Mixed Reality Lab is working on a “digital taste system” to stimulate the taste sensations digitally on the tongue. Although there are quite a lot of systems in auditory, vision, and haptic domains, remarkably few attempts has been made in the sense of taste. As an attempt to bridge this gap, Mixed Reality Lab has introduced a method for digitally actuating the sense of taste by exposing the tongue to specific electrical and thermal stimulations.
According to The Telegraph, this technology uses electrodes to stimulate the taste buds on the tongue to reproduce salt, sweet, sour and bitter sensations. The technology also uses subtle changes in temperature to alter the taste experience. This manipulates the magnitude of currect, frequency and temperature. The digital taste system uses two methods, electrical stimulation and thermal stimulation, in order to stimulate the tip of the human tongue non-invasively. This produces the primary taste sensations.
The researchers hope that the system could eventually be used to allow television viewers to experience tastes while they are watching their favorite programs. Such an experience would add another dimension to watching television, expanding how people watch television. This technology also seems like an advanced version of the scratch-and-sniff, which How Stuff Works describes as these stickers as aroma-generating chemicals encapsulated in gelatin or plastic spheres. In contrast, this new technology does not use the actual taste in a small dose, but simulates something that is not there.

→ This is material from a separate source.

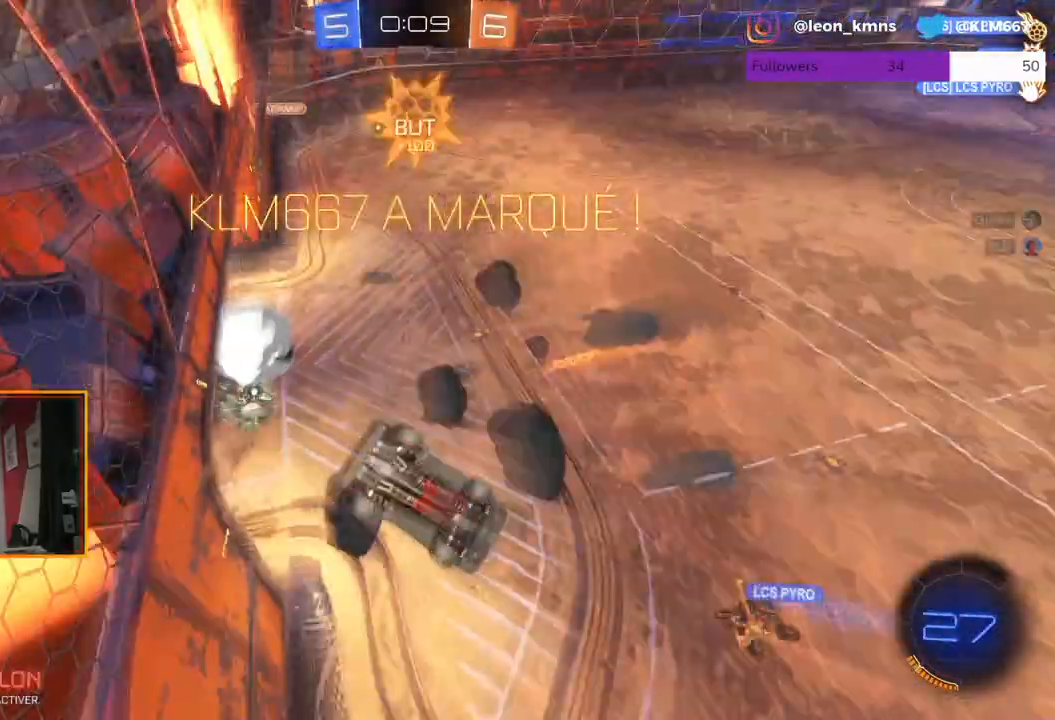
{"buttons": ["L1"], "left_stick": "down", "right_stick": "center", "events": [[283, "L1", "down"]]}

Time also reports another potential use. By simulating the sensation of taste, individuals may be able to use the digital taste system to satisfy a craving without the calories or guilt. The taste synthesizer, which consists of two thin metal slabs place on top of and under the tongue, works by tricking the body’s taste sensors with a varying alternating current and small changes in temperature. The machine does not currently simulate smell and texture, also an important part of taste, but the team is working on adding these features.

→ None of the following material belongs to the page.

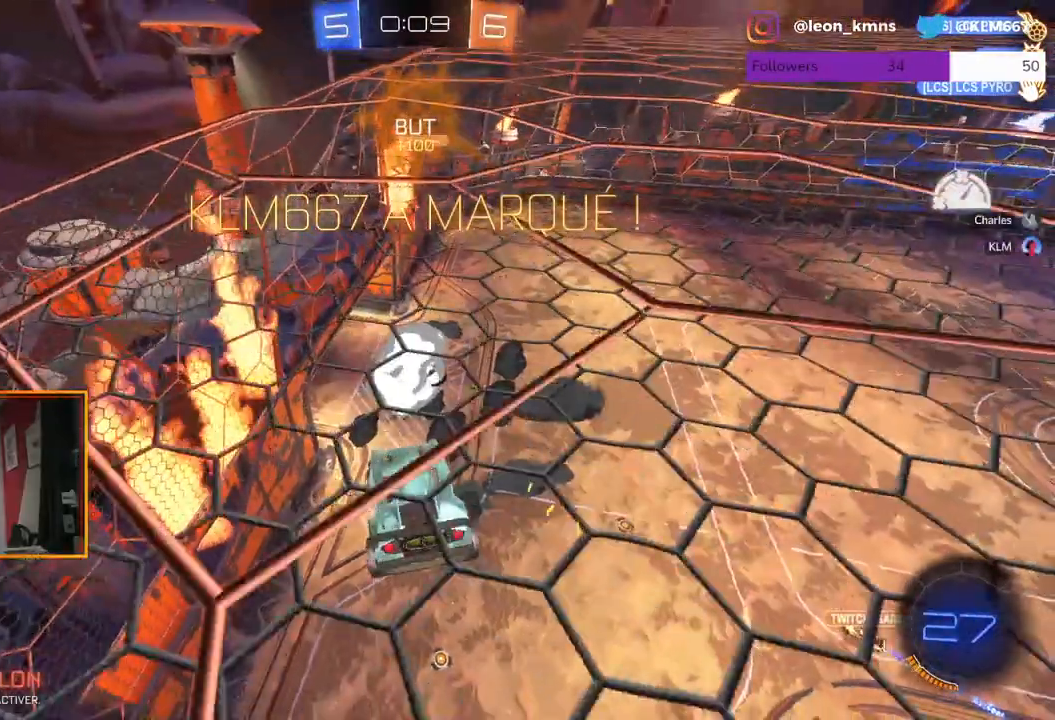
{"buttons": [], "left_stick": "center", "right_stick": "center", "events": [[17, "L1", "up"], [17, "left_stick", "down-right"], [117, "left_stick", "center"]]}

While the product has not yet reached its full development potential, only expressing basic tastes rather than complex flavors, it continues to progress and garner interest. Mixed Reality expects to gain the digital controllability over the sense of taste through this device, as well as to invent effective communication, digital amplification, and optimization techniques. The importance of gaining digital controllability over the sense of taste is immense and open into various application domains such as communication, virtual environments, entertainment, and medical.